Labour strategy outlined to ease sector's staffing problem

Horticulture businesses should aim for better retention of seasonal labour and pursue labour-reduction strategies in light of the sector's growing recruitment problems, a leading figure in recruitment to the sector has said.

Savage: UK should invest heavily in multiple solutions - image:HW
Savage: UK should invest heavily in multiple solutions - image:HW

Laura Savage drew these conclusions from her AHDB Horticulture-sponsored Nuffield Farming Scholarship, the report of which has now been published. "We wait until labour supply is at its most critical and think a scheme to bring migrants in to harvest is the only option," she said. "It's key for us in the UK to start investing heavily in multiple solutions to resolve the issue."

In arriving at this she drew on her previous work at HOPS Labour Solutions, one of the two main operators of the Seasonal Agricultural Workers Scheme (SAWS) until its closure in December 2014. During this time she worked on a scheme to couple such recruitment with bringing UK unemployed into the workforce (HW, 5 July 2013).

This yielded "small pockets of success", she said. "A handful of the UK workers are now still working on farms and have progressed up into team leaders and sector managers." But overall: "The programme proved that UK workers were not a sustainable solution but could only be a small part of a multi-solution approach."

Savage then left to help set up Staffline Group's agricultural recruitment division before moving to run its training company Elpis, including delivery of Sainsbury's agriculture and horticulture apprenticeship programme. Earlier this year she became head of apprenticeships for PeoplePlus within the same group.

Starting in late 2013, a study tour took her to Poland, Romania, Bulgaria, Australia, Austria and the USA. In Poland she discovered from recruitment events "some UK farms were regularly asked for and requested by workers and considered the best farms to work on" due to their accommodation, working hours, work type and management style. "This led me to consider how workers' on-farm experience was just as important as attraction and recruitment," she said.

"Length of stay and retention of staff is actually a bigger issue for UK farms than the recruitment of staff.

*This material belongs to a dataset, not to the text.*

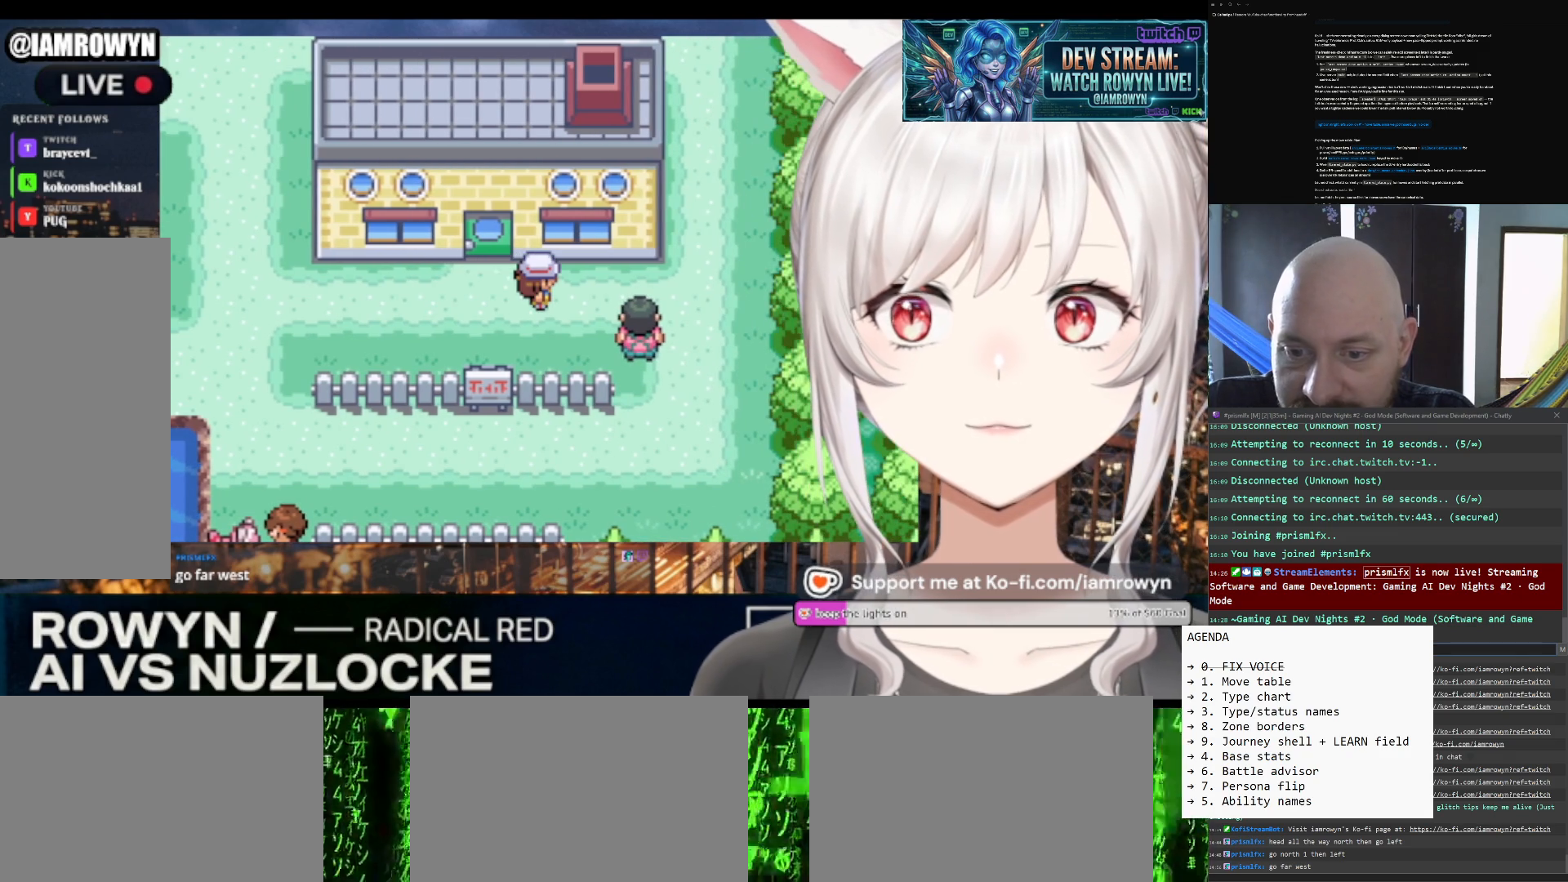
{"buttons": ["DPAD_RIGHT"], "events": []}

If we can understand what these different types of workers want, can we adjust our engagement with them to see if this may alter length of stay?" Given that such goals may range from simply maximising take-home pay to learning English, to rising to management, "how can we help them achieve or work towards all of their goals instead of just one?" she asked.

In the last season of SAWS she saw first-hand the "highly competitive" nature of recruitment in Romania and Bulgaria, "in stark contrast to our British trial workers who were sourced from Jobcentre Plus". But she suggested that re-introducing such a scheme "further east" would not necessarily be a sustainable solution.

As net farm labour "consumers", Australia and Austria have both gone to elaborate lengths to embed sector recruitment and training in a network of institutions. Austria's emphasis on vocational education from a relatively young age "results in some impressive vocational statistics" with 80 per cent of 14- to 15-year-olds on such a programme. Public perception about apprenticeships is high," with 40 per cent of the Austrian workforce having apprenticeship diplomas, she said. Adopting such a system in the UK "would help to address parents' perceptions" of vocational training being of inferior value.

Perhaps her most surprising finding came in California, where the Morning Star tomato grower and processor pursues a radical "flat" business culture that emphasises self-management, creating "a culture of individual ownership and responsibility", said Savage. "All the staff I spoke to agreed it shares the pressure. Instead of one person knowing the impact of things not working how they should, the whole team does." While Morning Star has a policy of not firing staff, "through natural selection colleagues who just don't buy into this style of working usually ask to leave the company".

As well as advocating "attraction strategies to promote the industry and raise public perception, and "advancing mechanisation for planting and harvesting", she concluded: "Ways to reduce labour demand such as reducing waste of food and imperfect produce need to be explored. Tolerance for less perfect food would reduce labour supply issues. Supermarkets need to lead the change and help to educate and manage expectations of the general public as they have a much wider reach than that of farmers and growers."